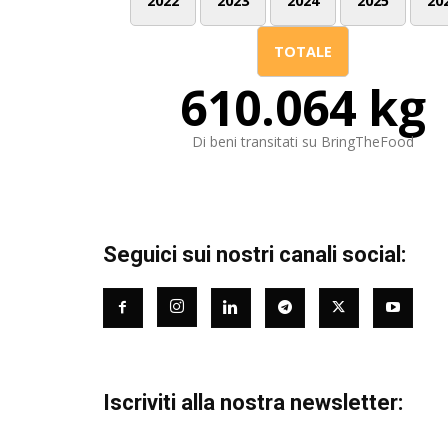
2022
2023
2024
2025
20
TOTALE
610.064 kg
Di beni transitati su BringTheFood
Seguici sui nostri canali social:
Iscriviti alla nostra newsletter:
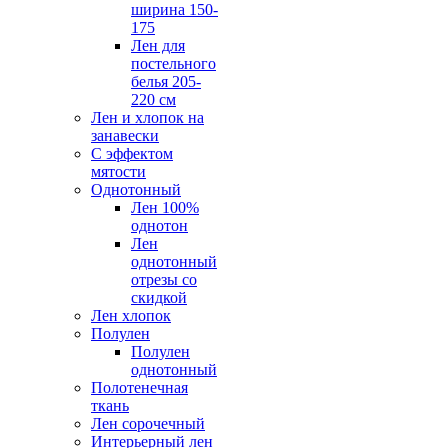
ширина 150-
175
Лен для
постельного
белья 205-
220 см
Лен и хлопок на
занавески
С эффектом
мятости
Однотонный
Лен 100%
однотон
Лен
однотонный
отрезы со
скидкой
Лен хлопок
Полулен
Полулен
однотонный
Полотенечная
ткань
Лен сорочечный
Интерьерный лен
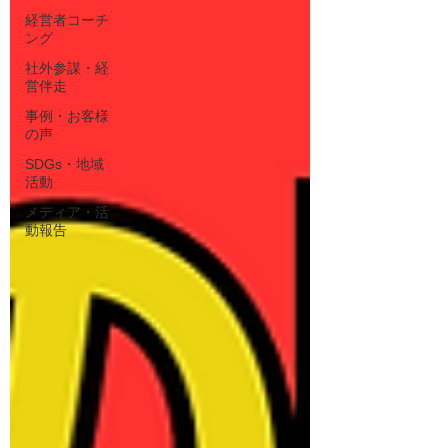
経営者コーチ
ング
社外参謀・経
営伴走
事例・お客様
の声
SDGs・地域
活動
メディア・活
動報告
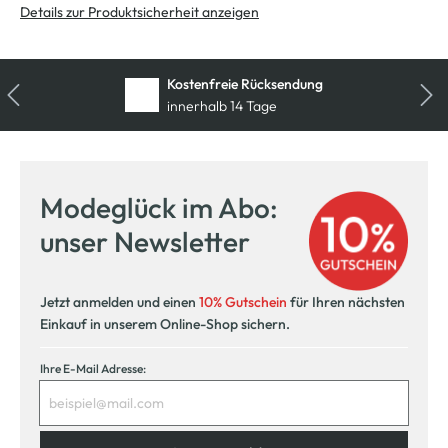
Details zur Produktsicherheit anzeigen
Kostenfreie Rücksendung
innerhalb 14 Tage
Modeglück im Abo:
unser Newsletter
Jetzt anmelden und einen
10% Gutschein
für Ihren nächsten
Einkauf in unserem Online-Shop sichern.
Ihre E-Mail Adresse:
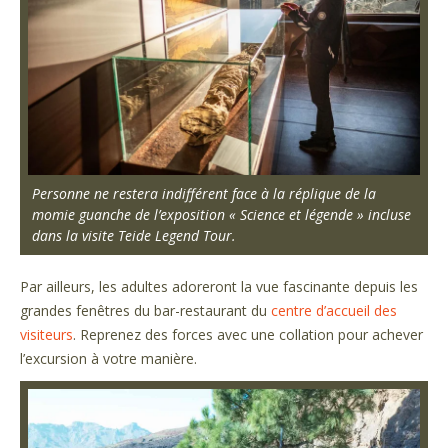
Personne ne restera indifférent face à la réplique de la
momie guanche de l’exposition « Science et légende » incluse
dans la visite Teide Legend Tour.
Par ailleurs, les adultes adoreront la vue fascinante depuis les
grandes fenêtres du bar-restaurant du
centre d’accueil des
visiteurs
. Reprenez des forces avec une collation pour achever
l’excursion à votre manière.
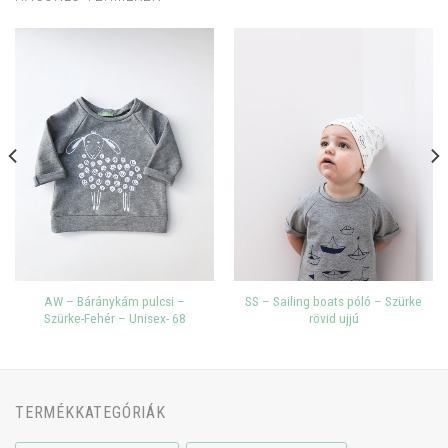
AW – Báránykám pulcsi –
SS – Sailing boats póló – Szürke
Szürke-Fehér – Unisex- 68
rövid ujjú
TERMÉKKATEGÓRIÁK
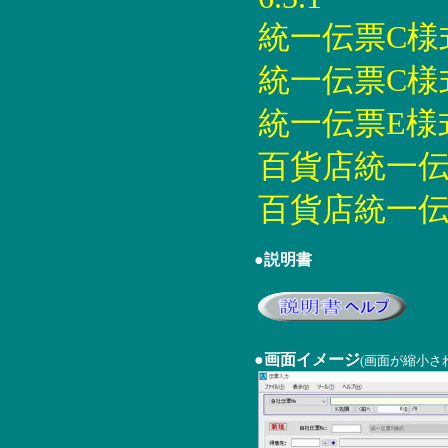
統一伝票C様式印
統一伝票C様式印
統一伝票E様式印
百貨店統一伝票印
百貨店統一伝票
●説明書
●画面イメージ
(画面が縮小さ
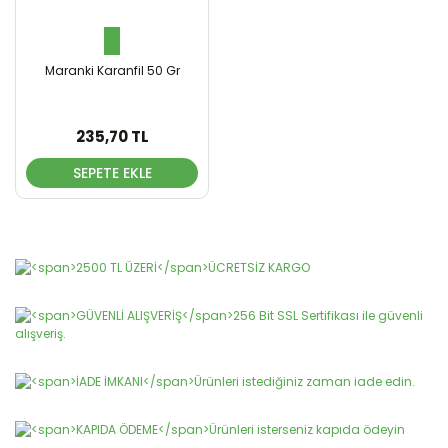
Maranki Karanfil 50 Gr
235,70 TL
SEPETE EKLE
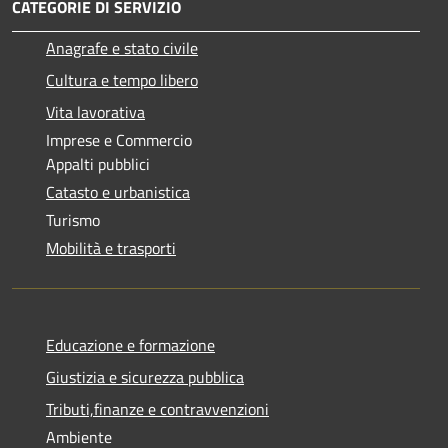
CATEGORIE DI SERVIZIO
Anagrafe e stato civile
Cultura e tempo libero
Vita lavorativa
Imprese e Commercio
Appalti pubblici
Catasto e urbanistica
Turismo
Mobilità e trasporti
Educazione e formazione
Giustizia e sicurezza pubblica
Tributi,finanze e contravvenzioni
Ambiente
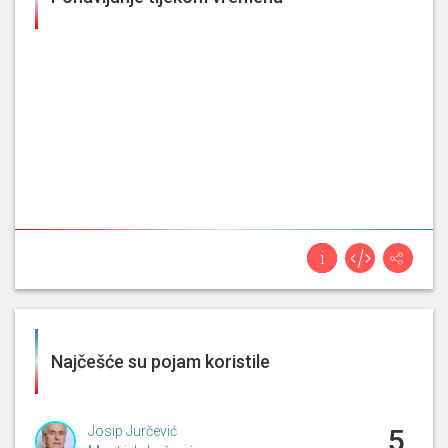
23. 10. 2025, 7. sjednica (Sabor)
Pa evo minuta je kratka ali se
može reći da Hrvatska zapravo '90.
je formalno ukoračila u pluralnu
demokraciju međutim to je samo u
Josip
formalnome smislu, međutim
Jurčević
tranzicijski
proces kako se kaže
pojednostavljeno uključujući i
pravosudni [...]
Najčešće su pojam koristile
Josip Jurčević
5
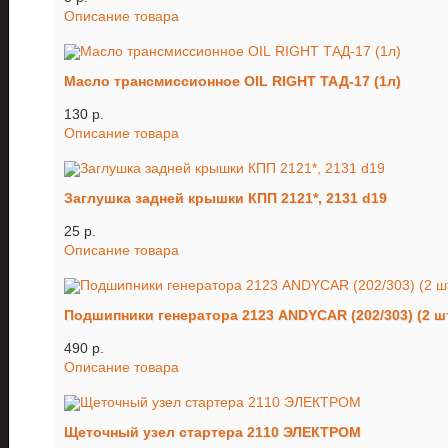
Описание товара
Масло трансмиссионное OIL RIGHT ТАД-17 (1л)
130 p.
Описание товара
Заглушка задней крышки КПП 2121*, 2131 d19
25 p.
Описание товара
Подшипники генератора 2123 ANDYCAR (202/303) (2 шт
490 p.
Описание товара
Щеточный узел стартера 2110 ЭЛЕКТРОМ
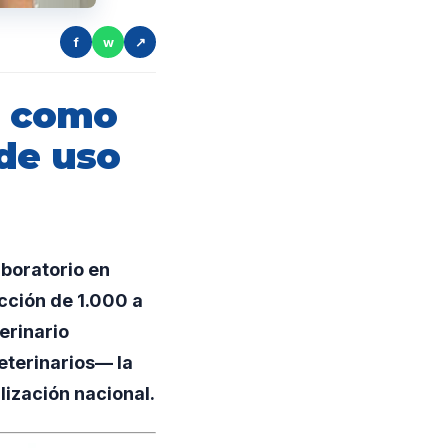
f
w
↗
a como
de uso
boratorio en
cción de 1.000 a
erinario
eterinarios— la
lización nacional.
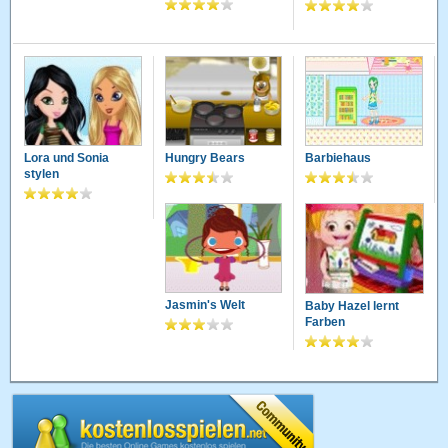
Lora und Sonia
Hungry Bears
Barbiehaus
stylen
Jasmin's Welt
Baby Hazel lernt
Farben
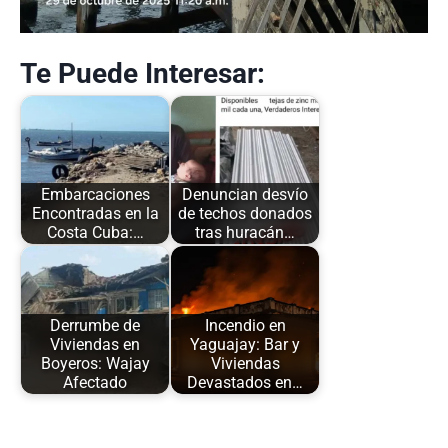
Te Puede Interesar:
Embarcaciones
Denuncian desvío
Encontradas en la
de techos donados
Costa Cuba:…
tras huracán…
Derrumbe de
Incendio en
Viviendas en
Yaguajay: Bar y
Boyeros: Wajay
Viviendas
Afectado
Devastados en…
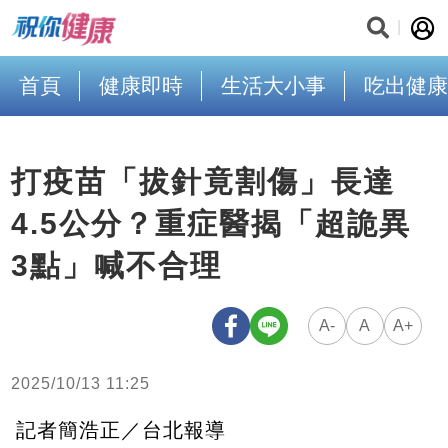
首頁
健康即時
生活大小事
吃出健康
打疫苗「拔針竟割傷」長達
4.5公分？重症醫揭「超詭異
3點」喊不合理
A-
A
A+
2025/10/13 11:25
記者簡浩正／台北報導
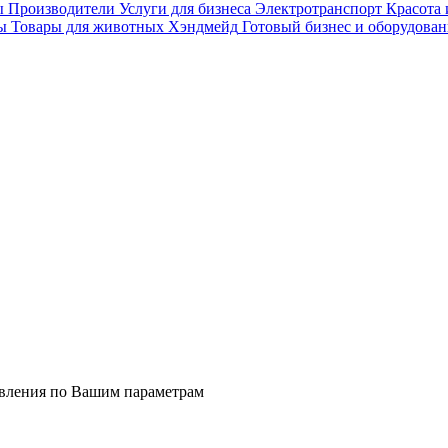
ы
Производители
Услуги для бизнеса
Электротранспорт
Красота 
ы
Товары для животных
Хэндмейд
Готовый бизнес и оборудован
явления по Вашим параметрам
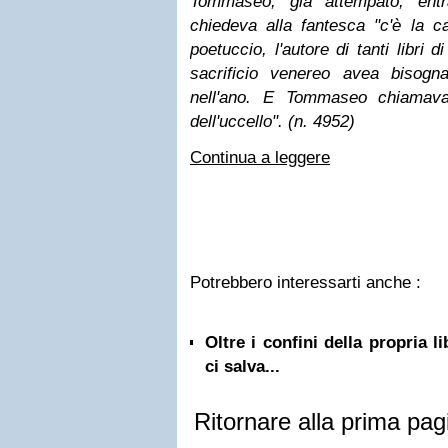
Tommaseo, già attempato, entra
chiedeva alla fantesca "c'è la ca
poetuccio, l'autore di tanti libri 
sacrificio venereo avea bisog
nell'ano. E Tommaseo chiamava
dell'uccello". (n. 4952)
Continua a leggere
Potrebbero interessarti anche :
Oltre i confini della propria l
ci salva...
Ritornare alla prima pag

[Your instructions]: Write back the stretch of lines above that begins with the line holding "Details zur Produktsicherheit anzeigen" and ends with the line holding "Par ailleurs, les", both included, exactly as written. Pictures stay out.

[Written response]:
Details zur Produktsicherheit anzeigen
Kostenfreie Rücksendung
innerhalb 14 Tage
Modeglück im Abo:
unser Newsletter
Jetzt anmelden und einen
10% Gutschein
für Ihren nächsten
Einkauf in unserem Online-Shop sichern.
Ihre E-Mail Adresse:
Personne ne restera indifférent face à la réplique de la
momie guanche de l’exposition « Science et légende » incluse
dans la visite Teide Legend Tour.
Par ailleurs, les adultes adoreront la vue fascinante depuis les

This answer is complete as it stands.